Jemand, der mich nicht warten lässt

Unsere anonyme Autorin lernte die Schattenseiten einer Fernbeziehung zwischen den Kontinenten kennen. Doch ihre negativen Erfahrungen haben sie auch stark gemacht

Da war sie plötzlich. Die Nachricht von dir, auf die ich jahrelang gewartet hatte. Wir trafen uns, da war ich 20. Ich war zu Besuch auf einer Familienfeier am anderen Ende der Welt. Ein kurzer Blickkontakt und ein schüchternes Lächeln und da war plötzlich eine Anziehung, wie ich sie noch nie zuvor erlebt habe.

Wir verbrachten in den nächsten Tagen oft Zeit miteinander, nie alleine, immer umgeben von Verwandten und Bekannten. Und innerlich wünschte ich so oft, alleine mit dir sein zu können. Ich konnte Gesprächen manchmal nicht folgen, weil ich dich am anderen Ende des Raumes etwas erzählen hörte und alles, was ich von dir erfahren konnte, mich faszinierte und fesselte. Ich hielt äußerlich meine Fassade aufrecht, gab mir Mühe, dass weder du noch alle Personen um uns herum mir anmerken konnten, dass ich mich zum ersten Mal in meinem Leben fühlte wie ein verliebter Teenager.

Und dann kam der Tag, an dem wir alleine waren. Es war alles reiner Zufall. Bis heute erinnere ich mich an jeden kleinen Augenblick. Alles war auf einer freundschaftlichen Ebene, wir hielten noch nicht einmal Händchen. Aber doch waren dazwischen immer wieder diese Augenblicke. Diese Momente, in denen man sich fühlt, als wäre man allein auf dieser Welt. Alles um sich herum ausblendet, ein Blickkontakt, der länger als gewöhnlich andauert, eine zufällige Berührung, ein Schweigen, das voller Spannung ist.

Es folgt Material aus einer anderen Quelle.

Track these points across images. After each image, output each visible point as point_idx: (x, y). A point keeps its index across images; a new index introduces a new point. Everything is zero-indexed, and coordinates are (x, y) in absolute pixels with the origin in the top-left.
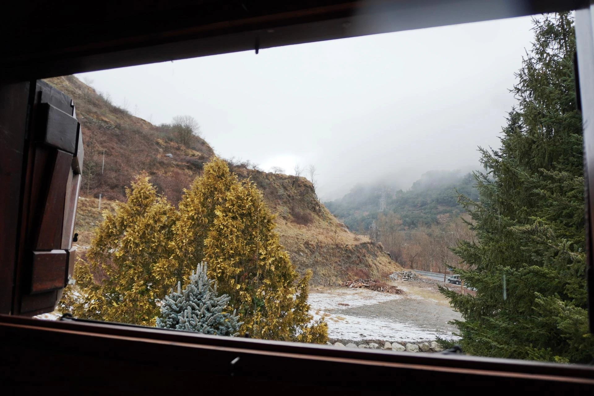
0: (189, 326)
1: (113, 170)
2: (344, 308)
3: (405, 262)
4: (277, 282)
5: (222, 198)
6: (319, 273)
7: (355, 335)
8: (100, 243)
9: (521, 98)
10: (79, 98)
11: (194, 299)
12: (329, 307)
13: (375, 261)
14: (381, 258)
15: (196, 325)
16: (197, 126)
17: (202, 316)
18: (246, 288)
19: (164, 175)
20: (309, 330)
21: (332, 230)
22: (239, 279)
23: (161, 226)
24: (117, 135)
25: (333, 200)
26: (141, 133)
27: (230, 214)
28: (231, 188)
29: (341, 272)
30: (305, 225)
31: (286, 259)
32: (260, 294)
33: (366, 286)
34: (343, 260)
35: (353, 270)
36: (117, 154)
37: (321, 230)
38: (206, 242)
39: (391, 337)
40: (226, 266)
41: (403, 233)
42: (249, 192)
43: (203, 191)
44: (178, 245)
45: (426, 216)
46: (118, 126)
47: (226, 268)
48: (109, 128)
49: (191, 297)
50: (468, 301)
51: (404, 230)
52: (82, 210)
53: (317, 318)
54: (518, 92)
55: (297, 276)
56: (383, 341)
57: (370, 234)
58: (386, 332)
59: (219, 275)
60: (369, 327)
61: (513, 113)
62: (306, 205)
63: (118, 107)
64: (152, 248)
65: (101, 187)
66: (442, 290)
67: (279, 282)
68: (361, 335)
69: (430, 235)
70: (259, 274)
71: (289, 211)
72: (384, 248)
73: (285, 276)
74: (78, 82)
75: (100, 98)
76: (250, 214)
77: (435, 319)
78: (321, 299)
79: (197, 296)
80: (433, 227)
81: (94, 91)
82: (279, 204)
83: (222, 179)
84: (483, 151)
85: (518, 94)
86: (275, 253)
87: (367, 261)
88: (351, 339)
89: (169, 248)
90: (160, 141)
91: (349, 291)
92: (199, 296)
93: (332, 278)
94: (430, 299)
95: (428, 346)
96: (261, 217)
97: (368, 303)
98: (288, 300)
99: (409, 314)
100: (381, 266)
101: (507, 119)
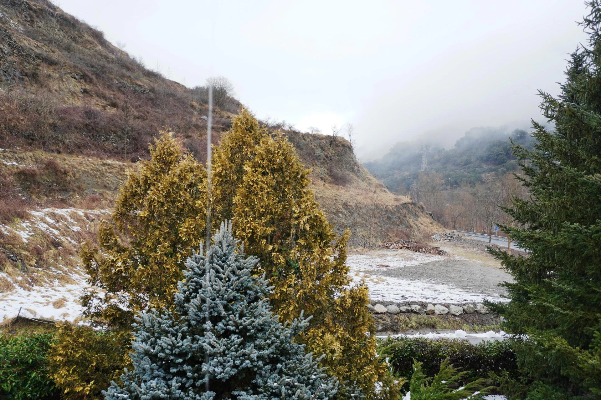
0: (213, 291)
1: (149, 134)
2: (385, 269)
3: (448, 223)
4: (313, 242)
5: (252, 153)
6: (358, 234)
7: (397, 297)
8: (125, 203)
9: (592, 31)
10: (112, 62)
11: (218, 261)
12: (370, 269)
13: (416, 222)
14: (422, 218)
15: (220, 290)
16: (231, 87)
17: (227, 279)
18: (278, 249)
19: (200, 138)
20: (348, 292)
21: (371, 191)
22: (271, 239)
23: (188, 185)
24: (151, 99)
25: (372, 161)
26: (175, 96)
27: (260, 170)
28: (261, 141)
29: (381, 233)
30: (344, 186)
31: (322, 218)
32: (294, 256)
33: (407, 247)
34: (383, 221)
35: (393, 231)
36: (152, 118)
37: (361, 191)
38: (235, 200)
39: (433, 299)
40: (257, 225)
41: (445, 193)
42: (280, 145)
43: (231, 145)
44: (205, 204)
45: (469, 175)
46: (152, 90)
47: (256, 228)
48: (143, 92)
49: (214, 259)
50: (522, 263)
51: (447, 190)
52: (120, 174)
53: (357, 279)
54: (588, 25)
55: (334, 236)
56: (426, 303)
57: (411, 194)
58: (428, 293)
59: (249, 235)
60: (411, 288)
61: (576, 54)
62: (344, 165)
63: (151, 70)
64: (178, 207)
65: (138, 152)
66: (491, 251)
67: (315, 242)
68: (403, 296)
69: (474, 195)
70: (293, 234)
71: (326, 171)
72: (425, 208)
73: (321, 236)
74: (111, 47)
75: (133, 62)
76: (281, 169)
77: (480, 280)
78: (360, 261)
79: (221, 258)
80: (478, 186)
81: (127, 55)
82: (316, 165)
83: (250, 132)
84: (544, 95)
85: (588, 27)
86: (310, 211)
87: (408, 222)
88: (392, 300)
89: (196, 207)
90: (195, 104)
91: (390, 253)
92: (224, 258)
93: (372, 240)
94: (474, 260)
95: (473, 308)
96: (293, 172)
97: (409, 264)
98: (325, 261)
99: (452, 275)
100: (422, 226)
101: (569, 62)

Als ich am nächsten Morgen nach Hause reiste und meine Augen schloss, sah ich als erstes dein Gesicht und verfluchte die tausenden Kilometer, die zwischen uns lagen.

 Wir fingen an, uns täglich zu schreiben. Wegen der Zeitverschiebung blieb ich viele Nächte lang wach, so sehr verlor ich mich in unseren Gesprächen.

Ich blieb zurückhaltend, da ich mich nicht getraut habe, mir einzugestehen, dass ich innerlich hoffte, dass wir eine Zukunft haben könnten. Doch du bliebst beständig und ich begann mein Herz zu öffnen. 
Die Enttäuschung – ich wünschte, es wäre die einzige gewesen – ließ nicht lange auf sich warten. Plötzlich hast du dich nicht mehr gemeldet.